Zirkonyum dişi çepeçevre saran bir kaplama yöntemi iken, Lamine tedavisi dişlerin sadece ön yüzüne uygulanır. Dişe yapıştırılan porselen yapraklar olarak da bilinen tedavi yönteminde plaklar tercih edilen boy, renk ve şekillerde hazırlanabilmektedir. Kalıcı bir tedavi olmaktan öte, koruyucu bir tedavi yöntemi olarak öne çıkan lamine tedavisi, sağladığı üst düzey estetik görünümle tercih sebebidir. Lamine tedavisi öncesi hassas bir şekilde alınan diş ölçüleri sonrasında geçici dişlerle hastanın günlük fonksiyonlarını sürdürmesi sağlanır. Laboratuvar ortamında hazırlanan Lamina porselenler en geç 1 hafta ile 10 gün sonrasında hastanın kullanımına hazırlanır. Oldukça sıkı bir şekilde dişe yapışması sebebiyle dişe tam olarak tutunur ve uzun süre şık ve estetik görünümle kullanım imkanı sunar.
Lamine Uygulaması Ne Tür Avantajlar Sağlar?
Diş ve gülüş estetiğine önem verenlerin en sık talep ettiği uygulamalardan biri olan lamine tedavisi, geçici bir çözüm olmakla birlikte kazandırdığı özgüven ve şık görünümle tercih edilmektedir.

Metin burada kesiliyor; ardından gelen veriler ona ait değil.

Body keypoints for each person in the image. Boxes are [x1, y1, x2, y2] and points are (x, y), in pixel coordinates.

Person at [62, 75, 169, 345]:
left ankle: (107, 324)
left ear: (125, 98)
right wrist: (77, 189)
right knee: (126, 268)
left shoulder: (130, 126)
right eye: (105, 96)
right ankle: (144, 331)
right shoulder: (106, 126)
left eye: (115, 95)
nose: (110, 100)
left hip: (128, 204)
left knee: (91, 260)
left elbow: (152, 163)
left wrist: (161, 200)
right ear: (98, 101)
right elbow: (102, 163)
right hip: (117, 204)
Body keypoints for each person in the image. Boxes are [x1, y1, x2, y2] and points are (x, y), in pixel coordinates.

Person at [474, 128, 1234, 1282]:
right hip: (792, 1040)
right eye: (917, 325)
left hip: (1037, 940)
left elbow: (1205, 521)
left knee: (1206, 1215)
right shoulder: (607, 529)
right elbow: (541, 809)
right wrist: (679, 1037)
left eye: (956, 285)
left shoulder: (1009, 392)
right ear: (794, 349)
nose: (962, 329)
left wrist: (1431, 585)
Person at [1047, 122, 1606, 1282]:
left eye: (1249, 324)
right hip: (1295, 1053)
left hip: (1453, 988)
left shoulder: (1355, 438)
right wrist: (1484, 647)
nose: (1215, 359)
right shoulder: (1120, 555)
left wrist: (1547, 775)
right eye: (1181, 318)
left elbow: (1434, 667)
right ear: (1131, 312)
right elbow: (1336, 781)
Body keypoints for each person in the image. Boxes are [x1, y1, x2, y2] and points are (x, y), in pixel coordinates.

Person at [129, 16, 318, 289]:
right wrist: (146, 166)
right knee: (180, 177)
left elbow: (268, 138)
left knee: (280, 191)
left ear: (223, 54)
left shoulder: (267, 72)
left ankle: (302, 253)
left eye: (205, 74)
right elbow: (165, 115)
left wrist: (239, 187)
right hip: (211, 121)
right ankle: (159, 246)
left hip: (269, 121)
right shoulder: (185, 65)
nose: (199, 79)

Diş yapısından herhangi bir kesim yapılmadan uygulanabilen Lamine tedavisinin sağladığı avantajlar arasında,
Renk değiştirmez oluşu,
Sağlamlığı ve dayanıklılığı sebebiyle uzun yıllar deforme olmadan kullanılabilir olması,
Diş lekesi, sararma ve diş taşı oluşumunu minimum seviyeye geriletmesi,
Estetik ve şık bir görünüm sağlaması
Dişlerin doğal yapısına uygun oluşu öne çıkmaktadır.